婚姻費用とは、簡単に言うと、夫婦の一方が他方に支払う生活費のことです。
夫婦が同居している場合には、通常は話し合いにより生活費を分担し合っているのであまり問題になりません。しかし、別居を考えている方にとって、婚姻費用の具体的な金額や請求手続きは非常に重要な問題です。
この記事では、婚姻費用の基本的な概念から、算定表の見方、請求方法、そしてよくある質問まで、詳しく解説します。経済的な安定を確保し、子の生活環境を守るために、ぜひ参考にしてください。
この記事を読んでわかること
- 婚姻費用の基本
- 婚姻費用算定表の見方
- 婚姻費用算定表を使ったシミュレーション
- 婚姻費用を請求する方法
- 婚姻費用についてよくあるQ&A
ここを押さえればOK!
婚姻費用の金額は、実務では、裁判所が公表している婚姻費用算定表を参考にして決められます。夫婦の収入や子供の年齢・人数に応じて異なる算定表があるので、自分の状況にあった算定表を利用して計算します。支払い期間は、通常、請求時(調停申立時)から離婚成立(又は同居再開)までです。
請求方法には、話し合い、内容証明郵便の送付、調停の申立ての3つがあります。話し合いで解決できない場合は早めに調停を申し立てるようにしましょう。
勝手に別居した場合でも婚姻費用は発生しますが、婚姻関係破綻に明らかな責任がある側からの請求は認められないことがあります。仮に、別居した配偶者が子どもに会わせていなくても、生活保持義務は免れませんので、婚姻費用を支払う必要があります。
婚姻費用は途中で変更できることがありますが、調停や審判で決まった場合には、その当時予測できなかった相当程度の事情変更が必要です。
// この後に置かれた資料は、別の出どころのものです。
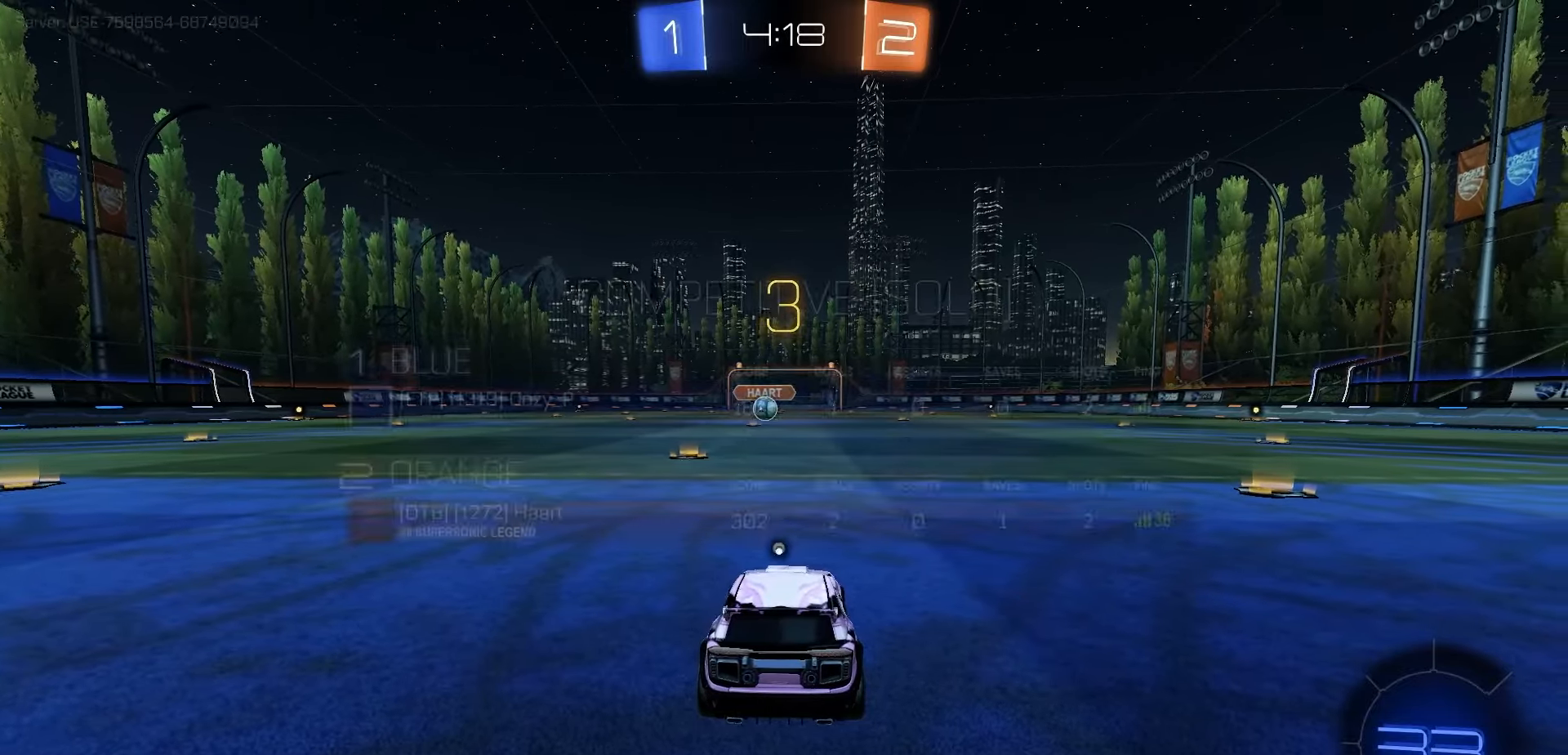
{"dt_ms": 500, "buttons": ["R1", "R2"], "left_stick": "center", "right_stick": "center", "events": [[83, "Y", "down"], [150, "Y", "up"], [233, "Y", "down"], [300, "Y", "up"], [383, "Y", "down"], [433, "Y", "up"], [500, "DPAD_UP", "up"]]}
婚姻費用については、早めの対応が自身と子供の生活を守るために重要です。
慶應義塾大学卒。大手住宅設備機器メーカーの営業部門や法務部での勤務を経て司法試験合格。アディーレ法律事務所へ入所以来、不倫慰謝料事件、離婚事件を一貫して担当。ご相談者・ご依頼者に可能な限りわかりやすい説明を心掛けており、「身近な」法律事務所を実現すべく職務にまい進している。東京弁護士会所属。
婚姻費用とは?費用に含まれるものと支払い義務
夫婦には、お互いの生活を同じ程度に維持する生活保持義務があります。具体的には、収入などの生活費負担能力に応じて、生活費を分担する義務(生活保持義務)があります。
この生活費のことを、「婚姻費用」といいます(民法第760条)。
民法第760条
夫婦は、その資産、収入その他一切の事情を考慮して、婚姻から生ずる費用を分担する。
婚姻費用には、食費、住居費、教育費、医療費などが含まれます。
婚姻費用の支払い義務は、夫婦が不仲であっても、別居していても、婚姻関係にある限り発生します。
(1)婚姻費用を請求できるケース
婚姻費用はどのような場合に請求できるのか、主に2つのケースがありますので説明します。
(1ー1)同居中、収入の多い側が生活費を家にいれない場合
同居していて、話し合いで生活費を負担しあっている限り、婚姻費用について問題になるときはあまりありません。
ただし、同居中でも生活費をもらえないとか、もらえる生活費が少なすぎる(いわゆる経済的DV)という場合には、婚姻費用が問題になることがあります。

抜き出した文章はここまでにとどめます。